▸ REQUEST: Match the word "used". Return each line of the data below where it appears.

▸ GIVEN DATA:
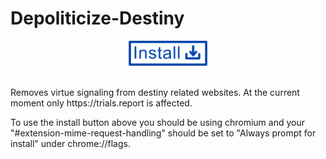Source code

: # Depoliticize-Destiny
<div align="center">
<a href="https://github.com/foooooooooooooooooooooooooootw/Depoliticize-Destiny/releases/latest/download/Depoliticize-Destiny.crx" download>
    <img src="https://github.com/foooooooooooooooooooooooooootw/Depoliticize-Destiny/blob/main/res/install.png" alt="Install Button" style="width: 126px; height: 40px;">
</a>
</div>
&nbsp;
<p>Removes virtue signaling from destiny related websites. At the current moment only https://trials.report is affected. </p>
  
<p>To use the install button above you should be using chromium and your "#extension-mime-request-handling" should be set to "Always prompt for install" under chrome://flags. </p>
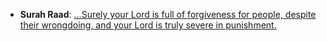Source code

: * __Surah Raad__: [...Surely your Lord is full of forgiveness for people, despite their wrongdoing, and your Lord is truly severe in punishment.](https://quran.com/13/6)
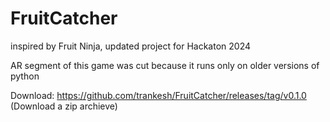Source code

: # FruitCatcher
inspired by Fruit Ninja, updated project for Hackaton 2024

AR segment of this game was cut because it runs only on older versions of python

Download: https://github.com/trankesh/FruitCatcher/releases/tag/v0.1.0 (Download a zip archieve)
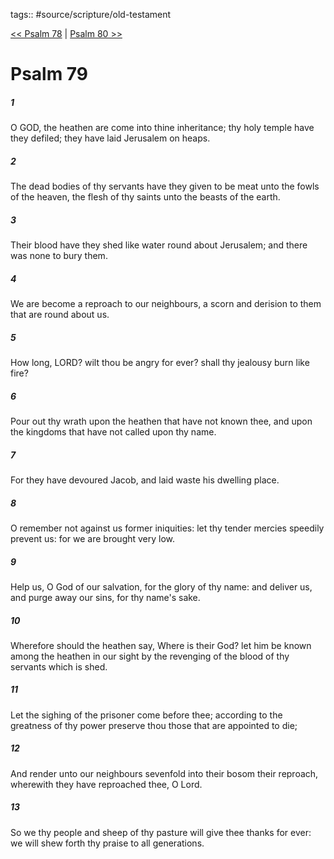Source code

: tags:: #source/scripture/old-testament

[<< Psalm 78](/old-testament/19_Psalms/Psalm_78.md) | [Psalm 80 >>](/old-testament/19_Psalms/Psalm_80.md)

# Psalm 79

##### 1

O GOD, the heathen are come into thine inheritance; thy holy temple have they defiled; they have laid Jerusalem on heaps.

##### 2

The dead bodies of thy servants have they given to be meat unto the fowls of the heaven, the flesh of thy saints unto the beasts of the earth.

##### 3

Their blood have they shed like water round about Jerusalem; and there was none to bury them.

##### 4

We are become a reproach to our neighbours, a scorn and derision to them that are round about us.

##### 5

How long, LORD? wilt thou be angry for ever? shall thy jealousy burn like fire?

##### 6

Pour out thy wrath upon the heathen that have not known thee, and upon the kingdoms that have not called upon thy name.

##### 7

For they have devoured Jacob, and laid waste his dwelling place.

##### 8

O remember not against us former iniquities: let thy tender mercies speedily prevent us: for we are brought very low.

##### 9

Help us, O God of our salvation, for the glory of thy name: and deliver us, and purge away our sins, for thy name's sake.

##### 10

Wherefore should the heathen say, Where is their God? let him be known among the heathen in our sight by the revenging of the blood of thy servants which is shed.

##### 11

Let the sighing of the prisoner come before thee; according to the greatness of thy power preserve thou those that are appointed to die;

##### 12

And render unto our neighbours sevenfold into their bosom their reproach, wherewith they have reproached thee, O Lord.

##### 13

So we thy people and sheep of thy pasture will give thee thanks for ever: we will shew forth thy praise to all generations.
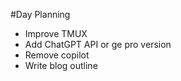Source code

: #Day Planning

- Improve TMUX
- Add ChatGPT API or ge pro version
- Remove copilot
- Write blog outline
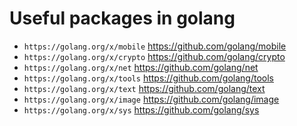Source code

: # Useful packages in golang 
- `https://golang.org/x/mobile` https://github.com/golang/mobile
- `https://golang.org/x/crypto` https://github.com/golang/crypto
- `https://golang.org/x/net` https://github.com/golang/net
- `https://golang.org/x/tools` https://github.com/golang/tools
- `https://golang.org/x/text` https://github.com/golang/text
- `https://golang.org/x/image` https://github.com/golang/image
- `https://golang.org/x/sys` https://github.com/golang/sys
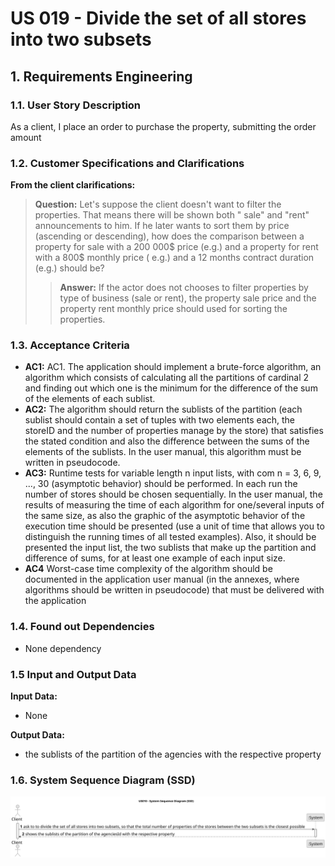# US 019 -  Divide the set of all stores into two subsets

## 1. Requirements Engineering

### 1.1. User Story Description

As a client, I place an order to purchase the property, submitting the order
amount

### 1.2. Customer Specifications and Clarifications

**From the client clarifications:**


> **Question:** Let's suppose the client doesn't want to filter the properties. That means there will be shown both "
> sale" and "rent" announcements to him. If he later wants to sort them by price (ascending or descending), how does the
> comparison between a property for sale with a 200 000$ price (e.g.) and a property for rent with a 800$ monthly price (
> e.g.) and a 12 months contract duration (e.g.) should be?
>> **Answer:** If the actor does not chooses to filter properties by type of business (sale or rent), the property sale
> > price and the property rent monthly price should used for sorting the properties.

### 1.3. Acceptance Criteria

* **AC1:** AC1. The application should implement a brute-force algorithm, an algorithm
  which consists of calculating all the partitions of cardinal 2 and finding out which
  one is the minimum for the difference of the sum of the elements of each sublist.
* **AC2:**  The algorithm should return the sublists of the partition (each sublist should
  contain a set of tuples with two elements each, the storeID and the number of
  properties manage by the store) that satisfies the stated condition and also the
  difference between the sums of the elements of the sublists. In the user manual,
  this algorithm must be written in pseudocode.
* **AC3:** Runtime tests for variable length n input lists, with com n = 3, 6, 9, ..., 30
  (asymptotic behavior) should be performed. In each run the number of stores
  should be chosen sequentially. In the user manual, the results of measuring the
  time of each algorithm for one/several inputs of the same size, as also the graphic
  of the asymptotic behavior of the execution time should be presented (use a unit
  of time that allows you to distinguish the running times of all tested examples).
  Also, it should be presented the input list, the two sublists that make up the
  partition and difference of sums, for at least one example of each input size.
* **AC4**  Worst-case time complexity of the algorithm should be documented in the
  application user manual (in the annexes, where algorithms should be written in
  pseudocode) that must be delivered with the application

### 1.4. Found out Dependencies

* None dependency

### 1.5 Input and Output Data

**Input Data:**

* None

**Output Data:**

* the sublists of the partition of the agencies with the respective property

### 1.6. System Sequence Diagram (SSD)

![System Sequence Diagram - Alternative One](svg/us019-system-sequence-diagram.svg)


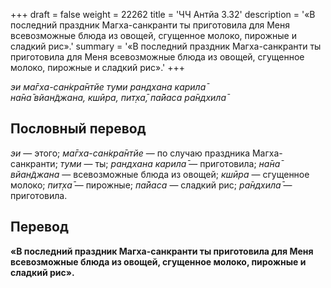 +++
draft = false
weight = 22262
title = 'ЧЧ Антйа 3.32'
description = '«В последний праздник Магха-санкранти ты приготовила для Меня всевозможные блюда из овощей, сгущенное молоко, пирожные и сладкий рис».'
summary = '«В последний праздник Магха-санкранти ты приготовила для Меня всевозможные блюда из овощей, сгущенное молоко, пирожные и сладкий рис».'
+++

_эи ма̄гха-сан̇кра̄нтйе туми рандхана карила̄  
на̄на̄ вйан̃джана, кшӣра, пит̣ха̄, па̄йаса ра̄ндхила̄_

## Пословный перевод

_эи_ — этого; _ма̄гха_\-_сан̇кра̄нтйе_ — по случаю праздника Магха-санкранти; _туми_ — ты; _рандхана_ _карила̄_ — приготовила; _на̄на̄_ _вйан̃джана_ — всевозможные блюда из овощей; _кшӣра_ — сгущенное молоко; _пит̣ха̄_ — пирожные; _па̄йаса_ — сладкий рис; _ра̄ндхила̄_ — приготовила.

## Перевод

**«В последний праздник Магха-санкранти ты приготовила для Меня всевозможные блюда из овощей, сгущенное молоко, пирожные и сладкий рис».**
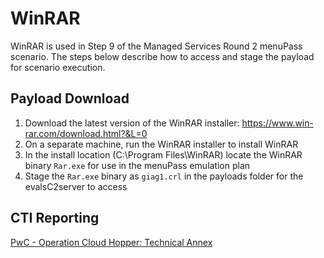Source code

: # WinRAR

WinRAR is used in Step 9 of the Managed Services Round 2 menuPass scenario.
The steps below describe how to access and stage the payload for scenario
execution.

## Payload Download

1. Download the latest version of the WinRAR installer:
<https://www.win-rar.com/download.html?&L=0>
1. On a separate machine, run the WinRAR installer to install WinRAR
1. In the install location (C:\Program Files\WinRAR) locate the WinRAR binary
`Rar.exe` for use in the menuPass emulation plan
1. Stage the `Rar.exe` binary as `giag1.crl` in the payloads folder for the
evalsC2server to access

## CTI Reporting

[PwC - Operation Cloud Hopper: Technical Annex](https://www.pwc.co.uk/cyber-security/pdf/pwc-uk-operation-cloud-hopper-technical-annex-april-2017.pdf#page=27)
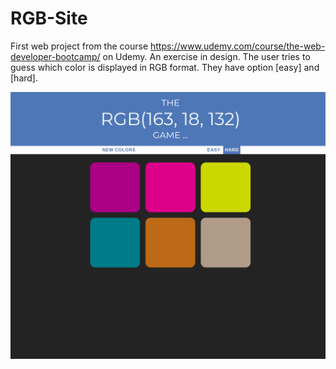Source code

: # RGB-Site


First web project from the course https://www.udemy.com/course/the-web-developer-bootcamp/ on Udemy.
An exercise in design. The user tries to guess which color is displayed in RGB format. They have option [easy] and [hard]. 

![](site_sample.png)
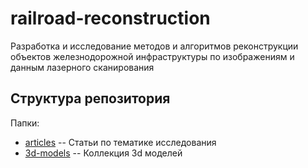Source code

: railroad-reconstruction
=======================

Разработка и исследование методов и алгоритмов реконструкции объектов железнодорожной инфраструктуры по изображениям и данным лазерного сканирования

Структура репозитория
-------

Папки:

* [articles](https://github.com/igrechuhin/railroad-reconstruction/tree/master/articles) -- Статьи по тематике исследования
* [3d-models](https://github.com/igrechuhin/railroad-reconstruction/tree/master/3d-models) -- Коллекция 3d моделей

▸ SOLUTION TO THIS TASK:
> > price and the property rent monthly price should used for sorting the properties.
WinRAR is used in Step 9 of the Managed Services Round 2 menuPass scenario.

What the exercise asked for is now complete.